**Task input**
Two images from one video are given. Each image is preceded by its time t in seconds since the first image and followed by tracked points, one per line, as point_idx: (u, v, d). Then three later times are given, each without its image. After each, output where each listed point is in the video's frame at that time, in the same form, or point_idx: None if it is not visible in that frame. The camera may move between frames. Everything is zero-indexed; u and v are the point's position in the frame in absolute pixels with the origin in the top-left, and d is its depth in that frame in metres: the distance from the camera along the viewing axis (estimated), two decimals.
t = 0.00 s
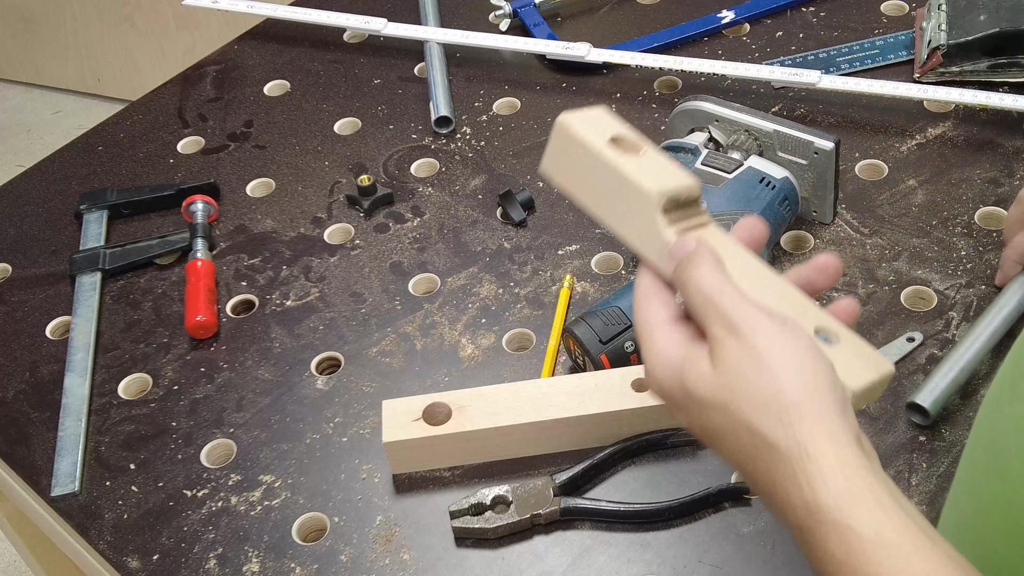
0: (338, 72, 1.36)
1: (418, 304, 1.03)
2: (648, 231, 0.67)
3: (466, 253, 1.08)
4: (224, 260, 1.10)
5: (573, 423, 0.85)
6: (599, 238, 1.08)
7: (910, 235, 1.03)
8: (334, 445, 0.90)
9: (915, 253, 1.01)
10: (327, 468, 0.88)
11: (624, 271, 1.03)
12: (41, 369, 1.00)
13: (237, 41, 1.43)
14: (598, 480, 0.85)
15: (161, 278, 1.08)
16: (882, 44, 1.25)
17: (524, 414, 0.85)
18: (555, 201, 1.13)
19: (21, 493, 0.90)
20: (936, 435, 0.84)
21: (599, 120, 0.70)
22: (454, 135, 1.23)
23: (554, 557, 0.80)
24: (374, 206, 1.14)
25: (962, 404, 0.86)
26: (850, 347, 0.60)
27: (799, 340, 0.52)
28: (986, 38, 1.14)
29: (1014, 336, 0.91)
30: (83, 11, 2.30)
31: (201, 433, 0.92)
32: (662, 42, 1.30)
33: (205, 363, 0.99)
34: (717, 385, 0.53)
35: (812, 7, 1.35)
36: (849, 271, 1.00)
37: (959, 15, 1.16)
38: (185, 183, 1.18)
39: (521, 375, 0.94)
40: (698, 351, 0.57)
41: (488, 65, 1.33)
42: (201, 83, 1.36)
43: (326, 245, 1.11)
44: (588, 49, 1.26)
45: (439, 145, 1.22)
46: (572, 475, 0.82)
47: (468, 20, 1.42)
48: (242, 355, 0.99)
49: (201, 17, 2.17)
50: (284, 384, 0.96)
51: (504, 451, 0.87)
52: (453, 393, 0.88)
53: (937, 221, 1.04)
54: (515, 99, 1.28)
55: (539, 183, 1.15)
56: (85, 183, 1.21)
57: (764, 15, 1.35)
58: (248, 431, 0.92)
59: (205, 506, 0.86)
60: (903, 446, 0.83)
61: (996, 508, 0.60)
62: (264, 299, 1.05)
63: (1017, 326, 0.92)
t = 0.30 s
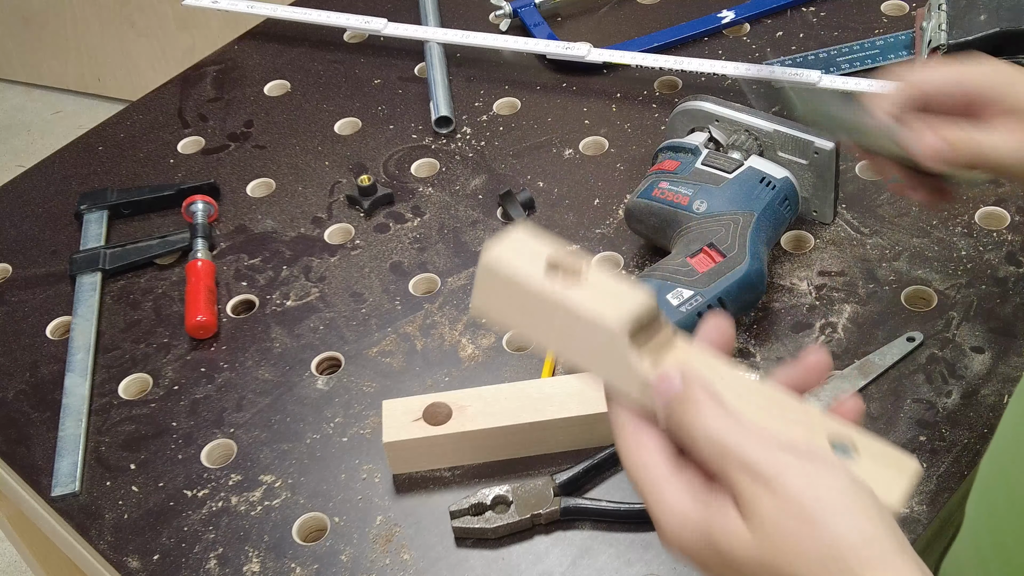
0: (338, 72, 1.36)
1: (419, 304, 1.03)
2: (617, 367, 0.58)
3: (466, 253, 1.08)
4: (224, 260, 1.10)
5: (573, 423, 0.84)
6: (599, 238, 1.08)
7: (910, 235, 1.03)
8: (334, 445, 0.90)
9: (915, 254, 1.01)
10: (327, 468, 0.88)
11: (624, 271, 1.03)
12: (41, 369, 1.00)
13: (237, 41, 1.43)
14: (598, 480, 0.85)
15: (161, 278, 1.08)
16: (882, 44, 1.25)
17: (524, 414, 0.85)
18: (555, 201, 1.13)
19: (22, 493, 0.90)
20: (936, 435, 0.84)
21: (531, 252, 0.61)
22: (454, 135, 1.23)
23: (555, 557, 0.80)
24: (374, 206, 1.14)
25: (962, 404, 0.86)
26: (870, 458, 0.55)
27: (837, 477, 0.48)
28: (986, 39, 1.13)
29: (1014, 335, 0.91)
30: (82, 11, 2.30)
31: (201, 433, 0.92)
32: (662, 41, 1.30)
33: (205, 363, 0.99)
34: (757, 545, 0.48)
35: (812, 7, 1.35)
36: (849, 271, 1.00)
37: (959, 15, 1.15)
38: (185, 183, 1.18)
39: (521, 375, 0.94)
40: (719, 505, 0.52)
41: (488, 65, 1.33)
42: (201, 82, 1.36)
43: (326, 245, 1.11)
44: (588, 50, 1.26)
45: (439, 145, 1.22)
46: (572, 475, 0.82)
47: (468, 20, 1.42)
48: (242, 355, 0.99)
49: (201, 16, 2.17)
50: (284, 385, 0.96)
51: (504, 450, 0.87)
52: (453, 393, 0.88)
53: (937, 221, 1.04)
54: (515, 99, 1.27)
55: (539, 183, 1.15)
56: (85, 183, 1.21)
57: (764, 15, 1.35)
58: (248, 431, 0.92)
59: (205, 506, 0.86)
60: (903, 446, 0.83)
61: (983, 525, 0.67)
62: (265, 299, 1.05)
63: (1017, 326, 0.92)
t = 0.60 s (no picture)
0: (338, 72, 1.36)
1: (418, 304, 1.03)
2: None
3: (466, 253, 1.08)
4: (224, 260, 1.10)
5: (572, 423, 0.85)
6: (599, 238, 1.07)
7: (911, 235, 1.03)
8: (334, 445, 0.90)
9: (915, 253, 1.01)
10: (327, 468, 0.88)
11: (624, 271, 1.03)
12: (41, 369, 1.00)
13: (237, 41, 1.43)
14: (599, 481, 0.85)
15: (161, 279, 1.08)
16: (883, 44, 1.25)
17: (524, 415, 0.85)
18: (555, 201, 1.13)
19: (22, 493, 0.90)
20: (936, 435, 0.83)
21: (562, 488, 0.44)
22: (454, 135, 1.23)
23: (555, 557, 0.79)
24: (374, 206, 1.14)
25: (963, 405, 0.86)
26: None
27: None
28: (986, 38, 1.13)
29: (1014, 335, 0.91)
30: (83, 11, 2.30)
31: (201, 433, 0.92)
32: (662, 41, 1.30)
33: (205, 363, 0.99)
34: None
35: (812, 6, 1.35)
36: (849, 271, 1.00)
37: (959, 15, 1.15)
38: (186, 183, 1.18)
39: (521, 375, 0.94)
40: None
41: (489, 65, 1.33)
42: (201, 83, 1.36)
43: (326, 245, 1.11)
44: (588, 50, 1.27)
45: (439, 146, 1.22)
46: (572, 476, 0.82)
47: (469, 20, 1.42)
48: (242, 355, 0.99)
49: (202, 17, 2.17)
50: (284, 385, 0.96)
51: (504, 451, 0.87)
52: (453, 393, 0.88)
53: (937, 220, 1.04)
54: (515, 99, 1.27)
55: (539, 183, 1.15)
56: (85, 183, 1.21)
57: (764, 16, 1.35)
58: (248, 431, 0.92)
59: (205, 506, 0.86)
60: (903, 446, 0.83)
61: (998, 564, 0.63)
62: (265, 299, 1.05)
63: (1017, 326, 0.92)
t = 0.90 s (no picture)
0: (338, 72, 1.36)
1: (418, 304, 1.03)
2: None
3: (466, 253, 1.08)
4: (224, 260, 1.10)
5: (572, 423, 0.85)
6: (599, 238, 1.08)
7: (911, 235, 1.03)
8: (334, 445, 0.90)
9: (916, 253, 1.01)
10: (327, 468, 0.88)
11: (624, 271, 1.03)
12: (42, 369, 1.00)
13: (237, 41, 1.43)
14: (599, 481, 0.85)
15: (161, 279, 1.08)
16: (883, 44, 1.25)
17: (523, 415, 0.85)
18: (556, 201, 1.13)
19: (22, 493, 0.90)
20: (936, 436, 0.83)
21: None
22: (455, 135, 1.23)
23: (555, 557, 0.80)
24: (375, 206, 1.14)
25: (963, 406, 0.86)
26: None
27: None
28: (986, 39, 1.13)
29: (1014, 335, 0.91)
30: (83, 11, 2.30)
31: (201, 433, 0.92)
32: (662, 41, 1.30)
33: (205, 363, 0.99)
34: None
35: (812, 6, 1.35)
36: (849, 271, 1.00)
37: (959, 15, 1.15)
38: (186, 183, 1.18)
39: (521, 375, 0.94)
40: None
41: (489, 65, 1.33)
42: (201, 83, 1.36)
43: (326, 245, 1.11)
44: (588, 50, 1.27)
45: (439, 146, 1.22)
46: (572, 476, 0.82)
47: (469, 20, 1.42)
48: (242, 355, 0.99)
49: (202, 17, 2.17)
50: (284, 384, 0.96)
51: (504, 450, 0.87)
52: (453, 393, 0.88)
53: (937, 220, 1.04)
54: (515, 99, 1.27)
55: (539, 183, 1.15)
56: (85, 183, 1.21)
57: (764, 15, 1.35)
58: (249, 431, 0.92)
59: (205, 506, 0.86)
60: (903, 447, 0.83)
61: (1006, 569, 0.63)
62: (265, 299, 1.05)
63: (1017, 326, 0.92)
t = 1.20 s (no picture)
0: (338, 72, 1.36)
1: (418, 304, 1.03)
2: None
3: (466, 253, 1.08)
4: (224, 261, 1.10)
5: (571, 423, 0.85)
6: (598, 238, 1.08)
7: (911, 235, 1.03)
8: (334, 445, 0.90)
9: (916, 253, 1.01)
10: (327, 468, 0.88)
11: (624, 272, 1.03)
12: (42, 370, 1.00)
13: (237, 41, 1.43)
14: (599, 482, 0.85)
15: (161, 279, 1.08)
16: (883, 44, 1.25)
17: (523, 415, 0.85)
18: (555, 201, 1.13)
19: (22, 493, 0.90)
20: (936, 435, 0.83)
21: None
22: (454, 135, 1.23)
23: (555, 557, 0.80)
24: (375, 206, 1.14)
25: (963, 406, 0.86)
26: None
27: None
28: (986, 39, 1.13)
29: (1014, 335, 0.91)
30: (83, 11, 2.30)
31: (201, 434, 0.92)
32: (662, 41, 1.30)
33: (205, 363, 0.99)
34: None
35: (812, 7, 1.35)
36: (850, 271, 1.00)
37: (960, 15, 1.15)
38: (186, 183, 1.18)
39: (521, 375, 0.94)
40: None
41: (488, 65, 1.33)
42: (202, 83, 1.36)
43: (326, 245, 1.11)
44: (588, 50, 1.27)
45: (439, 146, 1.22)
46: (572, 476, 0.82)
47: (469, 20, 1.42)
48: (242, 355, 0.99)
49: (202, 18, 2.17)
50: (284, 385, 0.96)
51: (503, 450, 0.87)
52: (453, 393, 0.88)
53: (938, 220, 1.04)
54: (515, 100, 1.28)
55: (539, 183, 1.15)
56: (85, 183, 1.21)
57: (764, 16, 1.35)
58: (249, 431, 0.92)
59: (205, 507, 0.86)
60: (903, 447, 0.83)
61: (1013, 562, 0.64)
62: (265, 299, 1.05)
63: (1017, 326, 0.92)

**Work to complete**
Starting with the first line of the material, print each line exactly until you have printed the line with "32: (662, 42, 1.30)", and skip the pictures.

**Answer to this task**
Two images from one video are given. Each image is preceded by its time t in seconds since the first image and followed by tracked points, one per line, as point_idx: (u, v, d). Then three later times are given, each without its image. After each, output where each listed point is in the video's frame at that time, in the same form, or point_idx: None if it is not visible in that frame. The camera may move between frames. Everything is zero-indexed; u and v are the point's position in the frame in absolute pixels with the origin in the top-left, and d is its depth in that frame in metres: the distance from the camera along the viewing axis (estimated), two decimals.
t = 0.00 s
0: (338, 72, 1.36)
1: (418, 304, 1.03)
2: (648, 231, 0.67)
3: (466, 253, 1.08)
4: (224, 260, 1.10)
5: (573, 423, 0.85)
6: (599, 238, 1.08)
7: (910, 235, 1.03)
8: (334, 445, 0.90)
9: (915, 253, 1.01)
10: (327, 468, 0.88)
11: (624, 271, 1.03)
12: (41, 369, 1.00)
13: (237, 41, 1.43)
14: (598, 480, 0.85)
15: (161, 278, 1.08)
16: (882, 44, 1.25)
17: (524, 414, 0.85)
18: (555, 201, 1.13)
19: (21, 493, 0.90)
20: (936, 435, 0.84)
21: (599, 120, 0.70)
22: (454, 135, 1.23)
23: (554, 557, 0.80)
24: (374, 206, 1.14)
25: (962, 404, 0.86)
26: (850, 347, 0.60)
27: (799, 340, 0.52)
28: (986, 38, 1.14)
29: (1014, 336, 0.91)
30: (83, 11, 2.30)
31: (201, 433, 0.92)
32: (662, 42, 1.30)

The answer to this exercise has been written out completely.